● **Estratto della pagina**:
··········
La tabella del peso in gravidanza

La tabella del peso in gravidanza

Ingrassare troppo in gravidanza è una eventualità che preoccupa molte donne in attesa. È possibile consultare una tabella del peso in gravidanza per verificare che l’aumento ponderale non sia eccessivo e non rischi di determinare problemi di salute a carico della gestante ma anche del feto. La tabella del peso in gravidanza va comunque considerata puramente indicativa, perché spetta al ginecologo monitorare l’andamento durante i nove mesi, tenendo conto anche delle condizioni di partenza della madre.

Tabella del peso in gravidanza: l’aumento medio

Per donne normopeso, che al momento del test di gravidanza presentavano dunque un indice di massa corporea tra 18,5 e 24,9, e che stiano aspettando un solo bambino, si può considerare nella media un aumento di peso compreso tra i 9 e i 14 kg. Non si tratta ovviamente solo di grasso, ma prima di tutto della somma del peso del feto, della placenta, del liquido amniotico e dell’utero stesso. Anche la ritenzione idrica può contribuire all’aumento ponderale, così come va tenuto presente un possibile aumento di volume (e di peso) delle ghiandole mammarie.

Nessuna regola fissa

Nei primi mesi di gravidanza, l’aumento di peso è di norma più contenuto e graduale, e dipende soprattutto dal liquido amniotico, dalla placenta e dagli annessi uterini. Ovviamente però  non esistono regole universali, è anche possibile ingrassare di più nel primo trimestre e poi vedere la bilancia immobile nel mese successivo. Anche le nausee gravidiche possono incidere, specie all’inizio, riducendo il senso di fame o, in presenza di vomito, l’assorbimento degli alimenti.
··········
● **Voci estratte**:
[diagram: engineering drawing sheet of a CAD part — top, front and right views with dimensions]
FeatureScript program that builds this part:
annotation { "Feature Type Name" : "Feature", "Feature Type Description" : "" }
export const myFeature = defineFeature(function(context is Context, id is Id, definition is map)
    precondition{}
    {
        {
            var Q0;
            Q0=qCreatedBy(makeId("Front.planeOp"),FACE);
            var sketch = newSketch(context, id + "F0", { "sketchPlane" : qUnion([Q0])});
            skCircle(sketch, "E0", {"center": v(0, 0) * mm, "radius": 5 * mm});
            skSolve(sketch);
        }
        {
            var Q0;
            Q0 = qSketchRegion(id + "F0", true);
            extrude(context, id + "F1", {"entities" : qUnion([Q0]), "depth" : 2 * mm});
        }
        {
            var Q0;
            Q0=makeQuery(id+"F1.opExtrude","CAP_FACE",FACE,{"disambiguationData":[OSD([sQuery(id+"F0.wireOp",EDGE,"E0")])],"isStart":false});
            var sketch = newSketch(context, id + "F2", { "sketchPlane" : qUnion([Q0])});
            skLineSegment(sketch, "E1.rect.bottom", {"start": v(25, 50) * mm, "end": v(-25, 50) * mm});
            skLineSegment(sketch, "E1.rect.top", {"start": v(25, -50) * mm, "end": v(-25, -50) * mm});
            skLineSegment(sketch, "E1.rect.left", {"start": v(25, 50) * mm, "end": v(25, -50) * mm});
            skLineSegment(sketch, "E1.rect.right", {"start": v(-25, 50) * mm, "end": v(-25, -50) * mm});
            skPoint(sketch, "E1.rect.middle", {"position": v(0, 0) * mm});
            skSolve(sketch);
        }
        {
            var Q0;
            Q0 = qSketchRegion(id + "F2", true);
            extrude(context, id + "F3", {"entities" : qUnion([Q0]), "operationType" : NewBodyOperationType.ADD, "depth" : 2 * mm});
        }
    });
··········
● **Il tuo compito**:
Stabilisci se ciascuna affermazione concorda con il testo sulla tabella del peso in gravidanza, rispondendo sì o no e citando fedelmente le parole del testo che lo decidono.
1. La tabella del peso in gravidanza sostituisce il controllo del ginecologo.
2. Per una donna normopeso che aspetta un solo bambino, un aumento di peso tra 9 e 14 kg è considerato nella media.
3. Nei primi mesi di gravidanza l'aumento di peso è di norma più rapido.

● **La soluzione**:
1. No: "La tabella del peso in gravidanza va comunque considerata puramente indicativa, perché spetta al ginecologo monitorare l’andamento durante i nove mesi".
2. Sì: "si può considerare nella media un aumento di peso compreso tra i 9 e i 14 kg".
3. No: "Nei primi mesi di gravidanza, l’aumento di peso è di norma più contenuto e graduale".